**Exercise aim:** Copy nothing but the lines below running from the line containing "X152100000Y-100850000D03*" through the line containing "X138200000Y-95100000D03*", both end lines included.
-- -- --
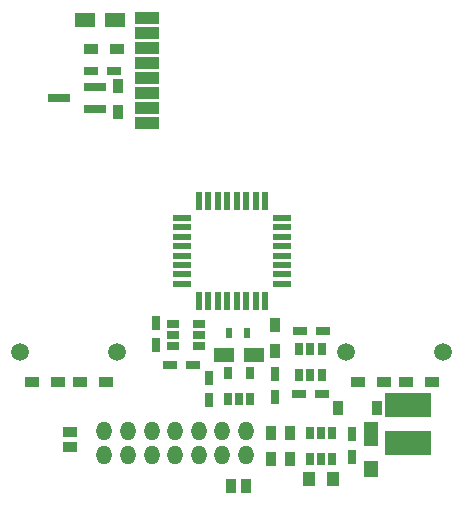
<source format=gts>
%TF.GenerationSoftware,KiCad,Pcbnew,no-vcs-found-1fe91e6~59~ubuntu16.04.1*%
%TF.CreationDate,2017-09-05T10:50:25+03:00*%
%TF.ProjectId,livolo_2_channels_1way_eu_switch,6C69766F6C6F5F325F6368616E6E656C,rev?*%
%TF.SameCoordinates,Original*%
%TF.FileFunction,Soldermask,Top*%
%TF.FilePolarity,Negative*%
%FSLAX46Y46*%
G04 Gerber Fmt 4.6, Leading zero omitted, Abs format (unit mm)*
G04 Created by KiCad (PCBNEW no-vcs-found-1fe91e6~59~ubuntu16.04.1) date Tue Sep  5 10:50:25 2017*
%MOMM*%
%LPD*%
G01*
G04 APERTURE LIST*
%ADD10O,1.300000X1.600000*%
%ADD11R,1.000000X1.250000*%
%ADD12R,4.000000X2.000000*%
%ADD13R,1.200000X2.000000*%
%ADD14R,1.200000X1.400000*%
%ADD15R,0.900000X1.200000*%
%ADD16R,0.650000X1.060000*%
%ADD17R,1.750000X1.260000*%
%ADD18C,1.500000*%
%ADD19R,0.750000X1.200000*%
%ADD20R,1.200000X0.750000*%
%ADD21R,0.550000X1.600000*%
%ADD22R,1.600000X0.550000*%
%ADD23R,1.200000X0.900000*%
%ADD24R,1.060000X0.650000*%
%ADD25R,1.900000X0.800000*%
%ADD26R,0.500000X0.900000*%
%ADD27R,2.000000X1.000000*%
%ADD28R,1.270000X0.970000*%
%ADD29R,0.970000X1.270000*%
G04 APERTURE END LIST*
D10*
X143650000Y-107550000D03*
X143650000Y-109550000D03*
X141650000Y-107550000D03*
X141650000Y-109550000D03*
X139650000Y-107550000D03*
X139650000Y-109550000D03*
X137650000Y-107550000D03*
X137650000Y-109550000D03*
X135650000Y-107550000D03*
X135650000Y-109550000D03*
X133650000Y-107550000D03*
X133650000Y-109550000D03*
X131650000Y-107550000D03*
X131650000Y-109550000D03*
D11*
X149000000Y-111600000D03*
X151000000Y-111600000D03*
D12*
X157400000Y-105350000D03*
X157400000Y-108600000D03*
D13*
X154200000Y-107800000D03*
D14*
X154200000Y-110800000D03*
D15*
X145800000Y-107700000D03*
X145800000Y-109900000D03*
D16*
X150000000Y-109900000D03*
X150950000Y-109900000D03*
X149050000Y-109900000D03*
X149050000Y-107700000D03*
X150000000Y-107700000D03*
X150950000Y-107700000D03*
D17*
X141775000Y-101092000D03*
X144325000Y-101092000D03*
D15*
X132812000Y-78384000D03*
X132812000Y-80584000D03*
D18*
X152100000Y-100850000D03*
X160300000Y-100850000D03*
X132700000Y-100900000D03*
X124500000Y-100900000D03*
D19*
X140500000Y-104950000D03*
X140500000Y-103050000D03*
X146100000Y-104650000D03*
X146100000Y-102750000D03*
X152600000Y-109750000D03*
X152600000Y-107850000D03*
D20*
X150050000Y-104400000D03*
X148150000Y-104400000D03*
D19*
X136000000Y-100300000D03*
X136000000Y-98400000D03*
D20*
X148250000Y-99100000D03*
X150150000Y-99100000D03*
X137250000Y-102000000D03*
X139150000Y-102000000D03*
D15*
X154750000Y-105600000D03*
X151450000Y-105600000D03*
D21*
X145250000Y-96550000D03*
X144450000Y-96550000D03*
X143650000Y-96550000D03*
X142850000Y-96550000D03*
X142050000Y-96550000D03*
X141250000Y-96550000D03*
X140450000Y-96550000D03*
X139650000Y-96550000D03*
D22*
X138200000Y-95100000D03*
X138200000Y-94300000D03*
X138200000Y-93500000D03*
X138200000Y-92700000D03*
X138200000Y-91900000D03*
X138200000Y-91100000D03*
X138200000Y-90300000D03*
X138200000Y-89500000D03*
D21*
X139650000Y-88050000D03*
X140450000Y-88050000D03*
X141250000Y-88050000D03*
X142050000Y-88050000D03*
X142850000Y-88050000D03*
X143650000Y-88050000D03*
X144450000Y-88050000D03*
X145250000Y-88050000D03*
D22*
X146700000Y-89500000D03*
X146700000Y-90300000D03*
X146700000Y-91100000D03*
X146700000Y-91900000D03*
X146700000Y-92700000D03*
X146700000Y-93500000D03*
X146700000Y-94300000D03*
X146700000Y-95100000D03*
D15*
X147400000Y-109900000D03*
X147400000Y-107700000D03*
X146100000Y-100800000D03*
X146100000Y-98600000D03*
D23*
X130550000Y-75250000D03*
X132750000Y-75250000D03*
X155300000Y-103400000D03*
X153100000Y-103400000D03*
X157200000Y-103400000D03*
X159400000Y-103400000D03*
X129600000Y-103400000D03*
X131800000Y-103400000D03*
X127700000Y-103400000D03*
X125500000Y-103400000D03*
D16*
X142100000Y-102650000D03*
X144000000Y-102650000D03*
X144000000Y-104850000D03*
X143050000Y-104850000D03*
X142100000Y-104850000D03*
X149100000Y-100650000D03*
X148150000Y-100650000D03*
X150050000Y-100650000D03*
X150050000Y-102850000D03*
X149100000Y-102850000D03*
X148150000Y-102850000D03*
D24*
X137500000Y-98500000D03*
X137500000Y-99450000D03*
X137500000Y-100400000D03*
X139700000Y-100400000D03*
X139700000Y-98500000D03*
X139700000Y-99450000D03*
D20*
X132450000Y-77050000D03*
X130550000Y-77050000D03*
D25*
X127850000Y-79350000D03*
X130850000Y-78400000D03*
X130850000Y-80300000D03*
D26*
X142200000Y-99300000D03*
X143700000Y-99300000D03*
D17*
X129975000Y-72750000D03*
X132525000Y-72750000D03*
D27*
X135300000Y-72600000D03*
X135300000Y-73870000D03*
X135300000Y-75140000D03*
X135300000Y-76410000D03*
X135300000Y-77680000D03*
X135300000Y-78950000D03*
X135300000Y-80220000D03*
X135300000Y-81490000D03*
D28*
X128750000Y-107610000D03*
X128750000Y-108890000D03*
D29*
X143640000Y-112250000D03*
X142360000Y-112250000D03*
M02*

</source>
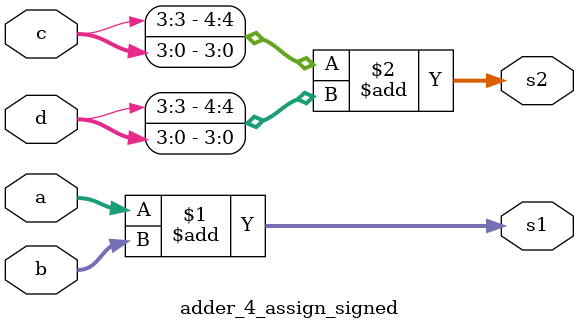
<source format=v>
module adder_4_assign_signed (a, b, c, d, s1, s2);
input signed [3:0] a, b;
input [3:0] c, d;
output signed [4:0] s1, s2;

assign s1 = a + b;
assign s2 = $signed(c) + $signed(d);

endmodule // adder_4_assign_signed

</source>
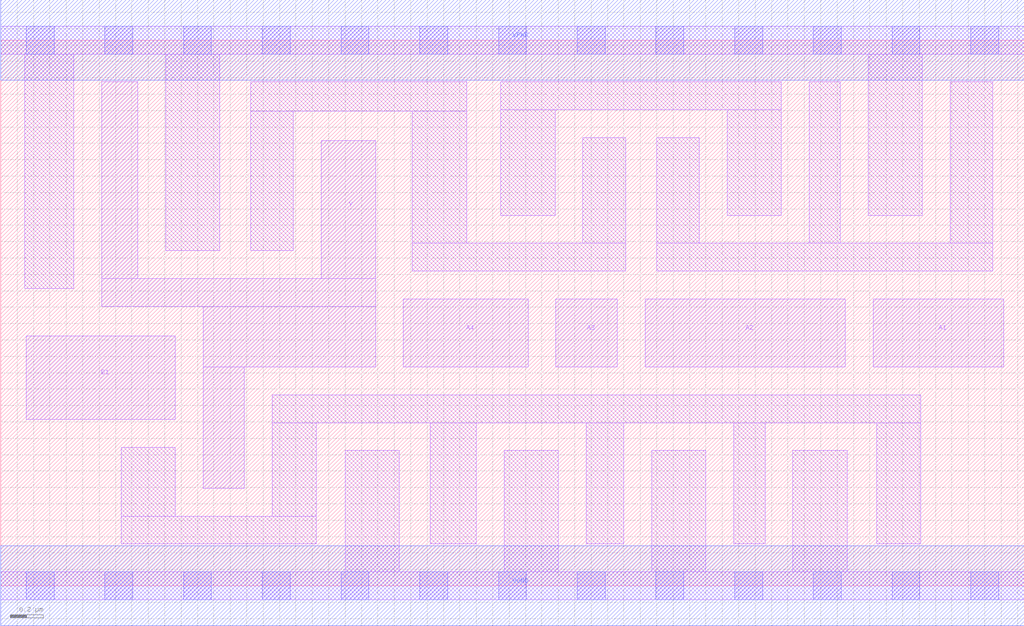
<source format=lef>
# Copyright 2020 The SkyWater PDK Authors
#
# Licensed under the Apache License, Version 2.0 (the "License");
# you may not use this file except in compliance with the License.
# You may obtain a copy of the License at
#
#     https://www.apache.org/licenses/LICENSE-2.0
#
# Unless required by applicable law or agreed to in writing, software
# distributed under the License is distributed on an "AS IS" BASIS,
# WITHOUT WARRANTIES OR CONDITIONS OF ANY KIND, either express or implied.
# See the License for the specific language governing permissions and
# limitations under the License.
#
# SPDX-License-Identifier: Apache-2.0

VERSION 5.7 ;
  NOWIREEXTENSIONATPIN ON ;
  DIVIDERCHAR "/" ;
  BUSBITCHARS "[]" ;
UNITS
  DATABASE MICRONS 200 ;
END UNITS
MACRO sky130_fd_sc_lp__o41ai_2
  CLASS CORE ;
  FOREIGN sky130_fd_sc_lp__o41ai_2 ;
  ORIGIN  0.000000  0.000000 ;
  SIZE  6.240000 BY  3.330000 ;
  SYMMETRY X Y R90 ;
  SITE unit ;
  PIN A1
    ANTENNAGATEAREA  0.630000 ;
    DIRECTION INPUT ;
    USE SIGNAL ;
    PORT
      LAYER li1 ;
        RECT 5.320000 1.335000 6.115000 1.750000 ;
    END
  END A1
  PIN A2
    ANTENNAGATEAREA  0.630000 ;
    DIRECTION INPUT ;
    USE SIGNAL ;
    PORT
      LAYER li1 ;
        RECT 3.930000 1.335000 5.150000 1.750000 ;
    END
  END A2
  PIN A3
    ANTENNAGATEAREA  0.630000 ;
    DIRECTION INPUT ;
    USE SIGNAL ;
    PORT
      LAYER li1 ;
        RECT 3.385000 1.335000 3.760000 1.750000 ;
    END
  END A3
  PIN A4
    ANTENNAGATEAREA  0.630000 ;
    DIRECTION INPUT ;
    USE SIGNAL ;
    PORT
      LAYER li1 ;
        RECT 2.455000 1.335000 3.215000 1.750000 ;
    END
  END A4
  PIN B1
    ANTENNAGATEAREA  0.630000 ;
    DIRECTION INPUT ;
    USE SIGNAL ;
    PORT
      LAYER li1 ;
        RECT 0.155000 1.015000 1.065000 1.525000 ;
    END
  END B1
  PIN Y
    ANTENNADIFFAREA  0.940800 ;
    DIRECTION OUTPUT ;
    USE SIGNAL ;
    PORT
      LAYER li1 ;
        RECT 0.615000 1.705000 2.285000 1.875000 ;
        RECT 0.615000 1.875000 0.835000 3.075000 ;
        RECT 1.235000 0.595000 1.485000 1.335000 ;
        RECT 1.235000 1.335000 2.285000 1.705000 ;
        RECT 1.955000 1.875000 2.285000 2.715000 ;
    END
  END Y
  PIN VGND
    DIRECTION INOUT ;
    USE GROUND ;
    PORT
      LAYER met1 ;
        RECT 0.000000 -0.245000 6.240000 0.245000 ;
    END
  END VGND
  PIN VPWR
    DIRECTION INOUT ;
    USE POWER ;
    PORT
      LAYER met1 ;
        RECT 0.000000 3.085000 6.240000 3.575000 ;
    END
  END VPWR
  OBS
    LAYER li1 ;
      RECT 0.000000 -0.085000 6.240000 0.085000 ;
      RECT 0.000000  3.245000 6.240000 3.415000 ;
      RECT 0.145000  1.815000 0.445000 3.245000 ;
      RECT 0.735000  0.255000 1.925000 0.425000 ;
      RECT 0.735000  0.425000 1.065000 0.845000 ;
      RECT 1.005000  2.045000 1.335000 3.245000 ;
      RECT 1.525000  2.045000 1.785000 2.895000 ;
      RECT 1.525000  2.895000 2.840000 3.075000 ;
      RECT 1.655000  0.425000 1.925000 0.995000 ;
      RECT 1.655000  0.995000 5.610000 1.165000 ;
      RECT 2.100000  0.085000 2.430000 0.825000 ;
      RECT 2.510000  1.920000 3.810000 2.090000 ;
      RECT 2.510000  2.090000 2.840000 2.895000 ;
      RECT 2.620000  0.255000 2.900000 0.995000 ;
      RECT 3.050000  2.260000 3.380000 2.905000 ;
      RECT 3.050000  2.905000 4.760000 3.075000 ;
      RECT 3.070000  0.085000 3.400000 0.825000 ;
      RECT 3.550000  2.090000 3.810000 2.735000 ;
      RECT 3.570000  0.255000 3.800000 0.995000 ;
      RECT 3.970000  0.085000 4.300000 0.825000 ;
      RECT 4.000000  1.920000 6.050000 2.090000 ;
      RECT 4.000000  2.090000 4.260000 2.735000 ;
      RECT 4.430000  2.260000 4.760000 2.905000 ;
      RECT 4.470000  0.255000 4.660000 0.995000 ;
      RECT 4.830000  0.085000 5.160000 0.825000 ;
      RECT 4.930000  2.090000 5.120000 3.075000 ;
      RECT 5.290000  2.260000 5.620000 3.245000 ;
      RECT 5.340000  0.255000 5.610000 0.995000 ;
      RECT 5.790000  2.090000 6.050000 3.075000 ;
    LAYER mcon ;
      RECT 0.155000 -0.085000 0.325000 0.085000 ;
      RECT 0.155000  3.245000 0.325000 3.415000 ;
      RECT 0.635000 -0.085000 0.805000 0.085000 ;
      RECT 0.635000  3.245000 0.805000 3.415000 ;
      RECT 1.115000 -0.085000 1.285000 0.085000 ;
      RECT 1.115000  3.245000 1.285000 3.415000 ;
      RECT 1.595000 -0.085000 1.765000 0.085000 ;
      RECT 1.595000  3.245000 1.765000 3.415000 ;
      RECT 2.075000 -0.085000 2.245000 0.085000 ;
      RECT 2.075000  3.245000 2.245000 3.415000 ;
      RECT 2.555000 -0.085000 2.725000 0.085000 ;
      RECT 2.555000  3.245000 2.725000 3.415000 ;
      RECT 3.035000 -0.085000 3.205000 0.085000 ;
      RECT 3.035000  3.245000 3.205000 3.415000 ;
      RECT 3.515000 -0.085000 3.685000 0.085000 ;
      RECT 3.515000  3.245000 3.685000 3.415000 ;
      RECT 3.995000 -0.085000 4.165000 0.085000 ;
      RECT 3.995000  3.245000 4.165000 3.415000 ;
      RECT 4.475000 -0.085000 4.645000 0.085000 ;
      RECT 4.475000  3.245000 4.645000 3.415000 ;
      RECT 4.955000 -0.085000 5.125000 0.085000 ;
      RECT 4.955000  3.245000 5.125000 3.415000 ;
      RECT 5.435000 -0.085000 5.605000 0.085000 ;
      RECT 5.435000  3.245000 5.605000 3.415000 ;
      RECT 5.915000 -0.085000 6.085000 0.085000 ;
      RECT 5.915000  3.245000 6.085000 3.415000 ;
  END
END sky130_fd_sc_lp__o41ai_2
END LIBRARY

</source>
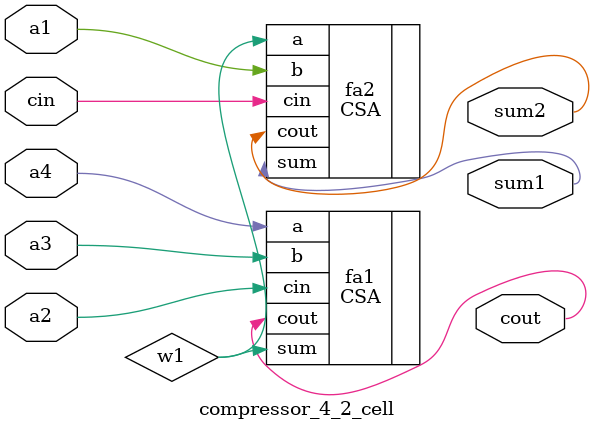
<source format=v>
`default_nettype none
module compressor_4_2_cell(
    input wire a1,
    input wire a2,
    input wire a3,
    input wire a4,

    input wire cin,


    output wire cout,
    output wire sum1,
    output wire sum2
);
    wire w1;
    CSA fa1(
        .a(a4),
        .b(a3),
        .cin(a2),
        .cout(cout),
        .sum(w1)
    );
    CSA fa2(
        .a(w1),
        .b(a1),
        .cin(cin),
        .cout(sum2),
        .sum(sum1)
    );
endmodule
</source>
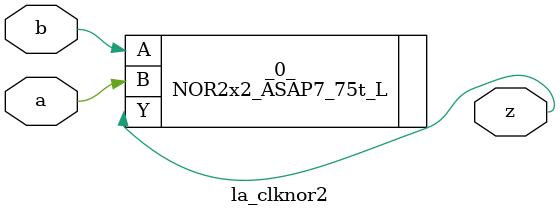
<source format=v>

/* Generated by Yosys 0.44 (git sha1 80ba43d26, g++ 11.4.0-1ubuntu1~22.04 -fPIC -O3) */

(* top =  1  *)
(* src = "inputs/la_clknor2.v:10.1-20.10" *)
module la_clknor2 (
    a,
    b,
    z
);
  (* src = "inputs/la_clknor2.v:13.12-13.13" *)
  input a;
  wire a;
  (* src = "inputs/la_clknor2.v:14.12-14.13" *)
  input b;
  wire b;
  (* src = "inputs/la_clknor2.v:15.12-15.13" *)
  output z;
  wire z;
  NOR2x2_ASAP7_75t_L _0_ (
      .A(b),
      .B(a),
      .Y(z)
  );
endmodule

</source>
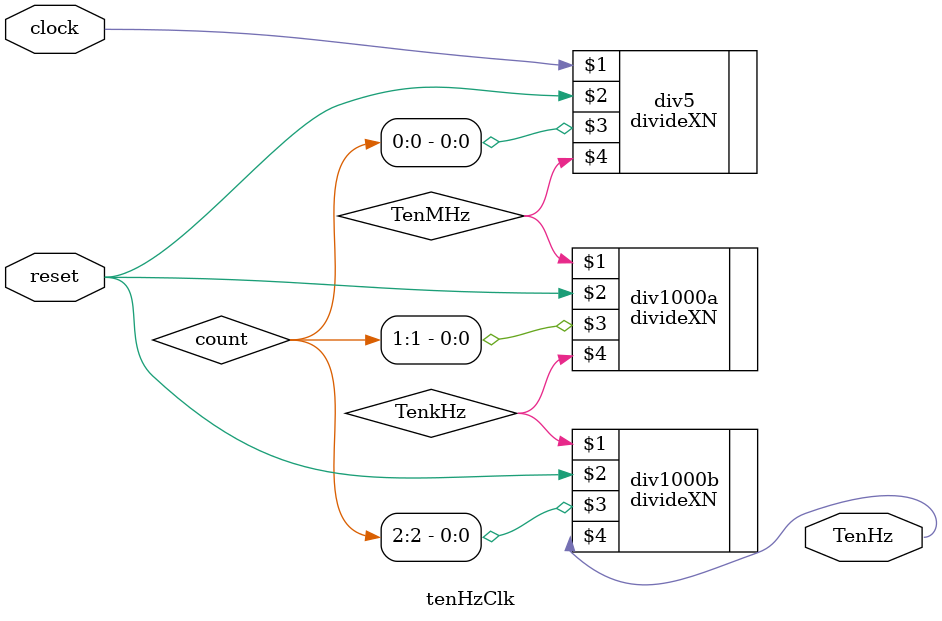
<source format=v>
module tenHzClk
(
	input clock, reset,
	output TenHz
);
		wire TenMHz, TenkHz;
		wire [2:0] count;
		
		divideXN #(5, 4) 			 div5 		 (clock, 	reset, count[0] ,TenMHz);
		divideXN #(1000, 4'd10)  div1000a    (TenMHz, 	reset, count[1], TenkHz);
		divideXN #(1000, 4'd10)  div1000b    (TenkHz, 	reset, count[2], TenHz);
		
endmodule
</source>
-- -- --
**Finished exercise:**
X152100000Y-100850000D03*
X160300000Y-100850000D03*
X132700000Y-100900000D03*
X124500000Y-100900000D03*
D19*
X140500000Y-104950000D03*
X140500000Y-103050000D03*
X146100000Y-104650000D03*
X146100000Y-102750000D03*
X152600000Y-109750000D03*
X152600000Y-107850000D03*
D20*
X150050000Y-104400000D03*
X148150000Y-104400000D03*
D19*
X136000000Y-100300000D03*
X136000000Y-98400000D03*
D20*
X148250000Y-99100000D03*
X150150000Y-99100000D03*
X137250000Y-102000000D03*
X139150000Y-102000000D03*
D15*
X154750000Y-105600000D03*
X151450000Y-105600000D03*
D21*
X145250000Y-96550000D03*
X144450000Y-96550000D03*
X143650000Y-96550000D03*
X142850000Y-96550000D03*
X142050000Y-96550000D03*
X141250000Y-96550000D03*
X140450000Y-96550000D03*
X139650000Y-96550000D03*
D22*
X138200000Y-95100000D03*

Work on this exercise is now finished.